Yeah, so obviously we're seeing, if it's year-over-year improvement and sequential improvement, there is improvement in our order rates. As we look forward to our view on the macro, as I've been consistent with this, We don't have a better crystal ball than you do. We are confident in the current levels of the order rate and the performance of the order rate. As I said last quarter, we're comfortable operating in this environment, and as we look forward, we feel pretty good about where things are. our outlook doesn't expect things to get materially better or materially worse, basically. So, you know, as Karen said, we'll reevaluate at the middle of the year where we are for the rest of the year.
Okay, perfect. And then maybe just the second question, just on maybe margin, you know, just given where the gross margins, you know, have kind of landed over the last couple quarters, I mean, has that changed how you think about kind of the reinvestment that you'd want to make or need to make in the business to drive above market growth? Or do you think it's just kind of a higher base level of margin for the business kind of going forward?
It's a little bit of both and. I would say on that front, Tim, we don't believe that these margins are a result of harvesting. So we believe that they're the outcome of The strategy, as I've said, kind of, and I won't continue to be redundant on it, but I believe they're an outcome. So we believe this is a point in time At the same time, we also are beginning to focus on verticals and areas where we haven't, on the lighting side, either been strong or participated at all. A very small example, we made a tiny investment in horticulture. Why? Because we think over the next period of time, that will be an opportunity. And so we're positioning for that now. So we'll start to make those kind of investments, Tim, so that we can continue to hopefully expand the addressable market on the lighting side. And then, you know, I don't want to miss the opportunity to talk about spaces. And Karen can address the specifics of the quarter, the financials in the quarter, if necessary, later. But In the big picture, the Spaces group is growth accretive, margin accretive, and returns accretive. And we feel really good about what we're doing there and their ability to continue to impact the company going forward.
Very good. We'll talk about the rest of the year, guys. Thank you. Thank you.
Thank you. Our next question comes from the line of Chris Snyder with UBS. Your line is now open.
Thank you. I wanted to follow up on the gross margin. Up 410 basis points year on year, despite the sales decline, which is, you know, really impressive. It seems to us that the driver there is one price cost. You guys have held price as costs have moderated due to the technology, the vitality, all the stuff you mentioned, Neil, but also some level of selectivity, which you've talked to over the past couple quarters. When we think about that 410 basis points, Could you kind of break down the build between selectivity and price-cost improvement over the last year? Thank you.

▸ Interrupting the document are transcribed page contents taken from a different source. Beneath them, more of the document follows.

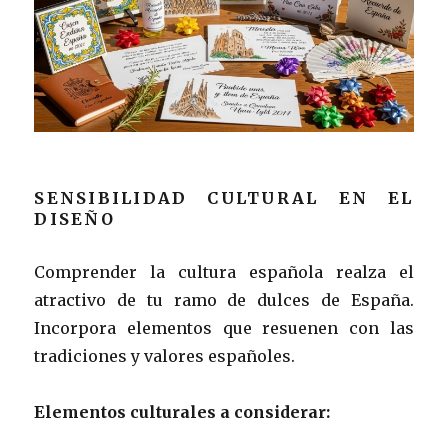
SENSIBILIDAD CULTURAL EN EL
DISEÑO
Comprender la cultura española realza el
atractivo de tu ramo de dulces de España.
Incorpora elementos que resuenen con las
tradiciones y valores españoles.
Elementos culturales a considerar:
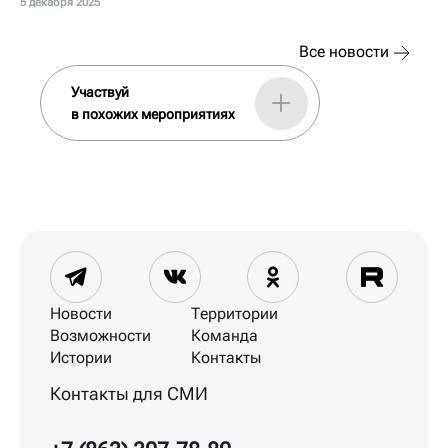
5 декабря 2025
Все новости
Участвуй
в похожих мероприятиях
Новости
Территории
Возможности
Команда
Истории
Контакты
Контакты для СМИ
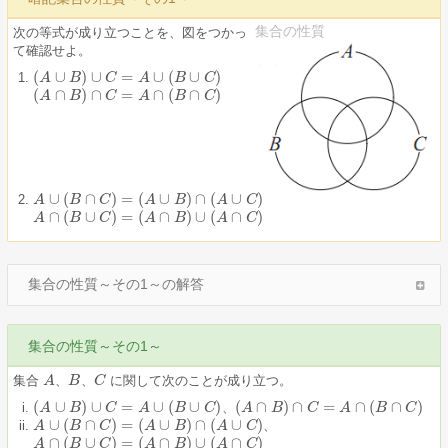
集合の性質
次の等式が成り立つことを、図をつかっ
て確認せよ。
(
∪
)
∪
=
∪
(
∪
)
(
A
A
∪
B
)
∪
B
C
=
A
∪
C
(
B
∪
A
C
)
B
C
(
∩
)
∩
=
∩
(
∩
)
(
A
A
∩
B
)
∩
B
C
=
A
∩
C
(
B
∩
C
A
)
B
C
∪
(
∩
)
=
(
∪
)
∩
(
∪
)
A
A
∪
(
B
∩
B
C
)
=
(
A
C
∪
B
)
∩
(
A
A
∪
C
)
B
A
C
∩
(
∪
)
=
(
∩
)
∪
(
∩
)
A
A
∩
(
B
∪
B
C
)
=
(
A
C
∩
B
)
∪
(
A
A
∩
C
)
B
A
C
集合の性質～その1～の解答
集合の性質～その1～
集合
、
、
に関して次のことが成り立つ。
A
A
B
B
C
C
(
∪
)
∪
=
∪
(
∪
)
(
∩
)
∩
=
∩
(
∩
)
、
(
A
A
∪
B
)
∪
B
C
=
A
∪
C
(
B
∪
A
C
)
B
C
(
A
A
∩
B
)
∩
B
C
=
A
∩
C
(
B
∩
C
A
)
B
C
∪
(
∩
)
=
(
∪
)
∩
(
∪
)
、
A
A
∪
(
B
∩
B
C
)
=
(
A
C
∪
B
)
∩
(
A
A
∪
C
)
B
A
C
∩
(
∪
)
=
(
∩
)
∪
(
∩
)
A
A
∩
(
B
∪
B
C
)
=
(
A
C
∩
B
)
∪
(
A
A
∩
C
)
B
A
C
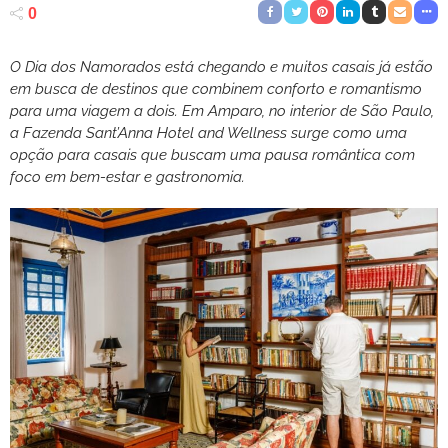
0
O Dia dos Namorados está chegando e muitos casais já estão
em busca de destinos que combinem conforto e romantismo
para uma viagem a dois. Em Amparo, no interior de São Paulo,
a Fazenda Sant’Anna Hotel and Wellness surge como uma
opção para casais que buscam uma pausa romântica com
foco em bem-estar e gastronomia.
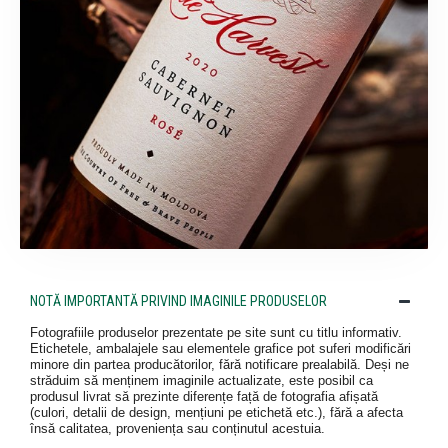
NOTĂ IMPORTANTĂ PRIVIND IMAGINILE PRODUSELOR
Fotografiile produselor prezentate pe site sunt cu titlu informativ.
Etichetele, ambalajele sau elementele grafice pot suferi modificări
minore din partea producătorilor, fără notificare prealabilă. Deși ne
străduim să menținem imaginile actualizate, este posibil ca
produsul livrat să prezinte diferențe față de fotografia afișată
(culori, detalii de design, mențiuni pe etichetă etc.), fără a afecta
însă calitatea, proveniența sau conținutul acestuia.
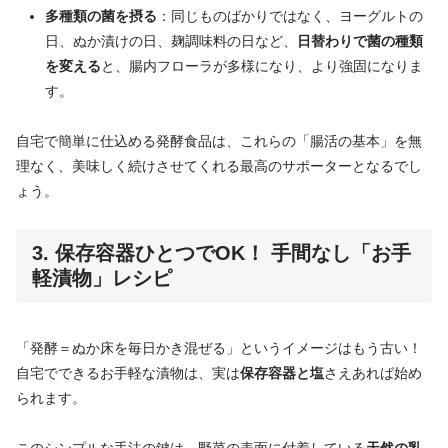
多種類の菌を摂る
：同じものばかりではなく、ヨーグルトの
日、ぬか漬けの日、麹調味料の日など、
日替わりで菌の種類
を変える
と、腸内フローラが多様になり、より強固になりま
す。
自宅で簡単に仕込める発酵食品は、これらの「腸活の基本」を無
理なく、美味しく続けさせてくれる最高のサポーターとなるでし
ょう。
3. 保存容器ひとつでOK！ 手間なし「お手
軽漬物」レシピ
「発酵＝ぬか床を毎日かき混ぜる」というイメージはもう古い！
自宅でできるお手軽な漬物は、実は
保存容器と塩
さえあれば始め
られます。
このシンプルな手法の鍵は、野菜の表面に付着している
天然の乳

Yeah, I'll start. Karen, you fill in for us. We have not built a walk directly to break down the 410, so I'm going to do this more off the top of my head, Chris, than I am kind of read on a walk. Big picture, let's start with price. So as we've said consistently, we manage price to where we think we need to be in the marketplace. So obviously we have real strength in contractor select. You can see the retail channel was up this quarter. It's the growth spot, despite the fact that net sales were down. So obviously we're meeting the market at that level of the market. On the project side, we have the ability to choose which projects we
we take obviously. So in our, in our, in our pricing.